What you have to do
From the entries below, output the line with "thumb ip: (210, 194)" and each following line up to and including the line with "pinky tip: (223, 315)", exactly as written.

Provided records
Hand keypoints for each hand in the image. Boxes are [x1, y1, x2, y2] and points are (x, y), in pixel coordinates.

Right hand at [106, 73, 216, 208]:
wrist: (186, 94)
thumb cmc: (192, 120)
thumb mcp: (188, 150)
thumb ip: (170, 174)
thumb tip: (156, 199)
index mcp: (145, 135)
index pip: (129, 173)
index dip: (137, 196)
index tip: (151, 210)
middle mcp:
* * *
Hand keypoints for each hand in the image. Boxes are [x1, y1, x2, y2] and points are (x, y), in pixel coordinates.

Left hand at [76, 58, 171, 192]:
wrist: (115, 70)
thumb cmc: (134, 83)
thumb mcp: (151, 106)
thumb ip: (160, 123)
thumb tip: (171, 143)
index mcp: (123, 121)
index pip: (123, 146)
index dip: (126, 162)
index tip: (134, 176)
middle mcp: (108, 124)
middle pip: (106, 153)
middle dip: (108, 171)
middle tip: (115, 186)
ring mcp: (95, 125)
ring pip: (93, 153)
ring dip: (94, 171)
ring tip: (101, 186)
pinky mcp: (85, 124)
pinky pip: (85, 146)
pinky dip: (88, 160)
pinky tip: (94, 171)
==
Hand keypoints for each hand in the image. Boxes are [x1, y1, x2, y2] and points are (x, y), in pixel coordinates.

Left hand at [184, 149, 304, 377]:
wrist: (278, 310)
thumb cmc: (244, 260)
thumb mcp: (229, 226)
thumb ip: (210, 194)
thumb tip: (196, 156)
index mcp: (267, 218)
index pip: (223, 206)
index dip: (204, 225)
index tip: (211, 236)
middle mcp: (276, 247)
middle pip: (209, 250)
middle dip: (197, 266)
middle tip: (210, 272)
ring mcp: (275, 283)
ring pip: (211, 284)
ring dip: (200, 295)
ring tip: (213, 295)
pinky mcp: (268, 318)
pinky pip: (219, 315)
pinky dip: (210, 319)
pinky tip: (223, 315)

Reply
thumb ip: (210, 194)
thumb tip: (196, 156)
index mcp: (267, 218)
index pip: (223, 206)
index dip: (204, 225)
index tip: (211, 236)
middle mcp: (276, 247)
middle pip: (209, 250)
middle dip: (197, 266)
middle tip: (210, 272)
ring mcp: (275, 283)
ring pip: (211, 284)
ring dip: (200, 295)
ring tip: (213, 295)
pinky mcp: (268, 318)
pinky pip: (219, 315)
pinky dip: (210, 319)
pinky tip: (223, 315)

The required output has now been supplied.